Au fait, peut-on dire "je viens d'ici même", quand on parle à Paris, par exemple, et pour dire qu'on est Parisien de naissance?


----------



## Punky Zoé

petitm said:


> Au fait, peut-on dire "je viens d'ici même", quand on parle à Paris, par exemple, et pour dire qu'on est Parisien de naissance?


Non, dans ce cas, on dira "je suis d'ici (même)".


----------



## petitm

D'accord, merci . Donc, dans "je viens de", il y a quand même la notion de mouvement, de déplacement...


----------



## Punky Zoé

oui, c'est ça, de quelqu'un qui a été déplacé de son lieu d'origine.


----------



## Aoyama

> Non, dans ce cas, on dira "je suis d'ici (même)".


Oui, mais je n'utiliserais pas "même" à moins d'être né dans la maison où l'on se trouve ...



> Effectivement, en japonais, on peut dire son origine avec une locution semblable, mais là on met le verbe au passé.


Oui, parce que là, la _question idiomatique_ est : "vous êtes venu d'où/de quel pays ?", tournure qui ne s'emploie pas habituellement en français.

_DONNÉES RECUEILLIES_
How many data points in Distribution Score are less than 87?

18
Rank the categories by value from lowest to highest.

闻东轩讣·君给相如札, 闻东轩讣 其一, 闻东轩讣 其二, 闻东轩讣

_CONSIGNE DE TRAVAIL_
Poursuivez l'échange de forum sur l'emploi de « je viens d'ici » et « je suis d'ici », à partir de l'endroit où il s'arrête. Les données n'interviennent pas dans ce travail.

_RÉPONSE_
Par contre, _entre Français_ (pas exclusivement mais plus fréquemment qu'avec un étranger), on pourra demander : "vous êtes d'où ?" ("vous venez d'où" beaucoup moins fréquent) : je suis du 93, je suis du Nord, je suis d'ici etc.


----------



## Punky Zoé

Aoyama said:


> Oui, mais je n'utiliserais pas "même" à moins d'être né dans la maison où l'on se trouve ...


C'était juste une allusion à une phrase type "je suis d'agen même", qui se prononce avec l'accent...


----------



## Aoyama

C'est une phrase de gendarme ...


----------



## Punky Zoé

Aoyama said:


> C'est une phrase de gendarme ...


Ah bon ? c'est une expression locale, non ?


----------



## Aoyama

C'est cela même .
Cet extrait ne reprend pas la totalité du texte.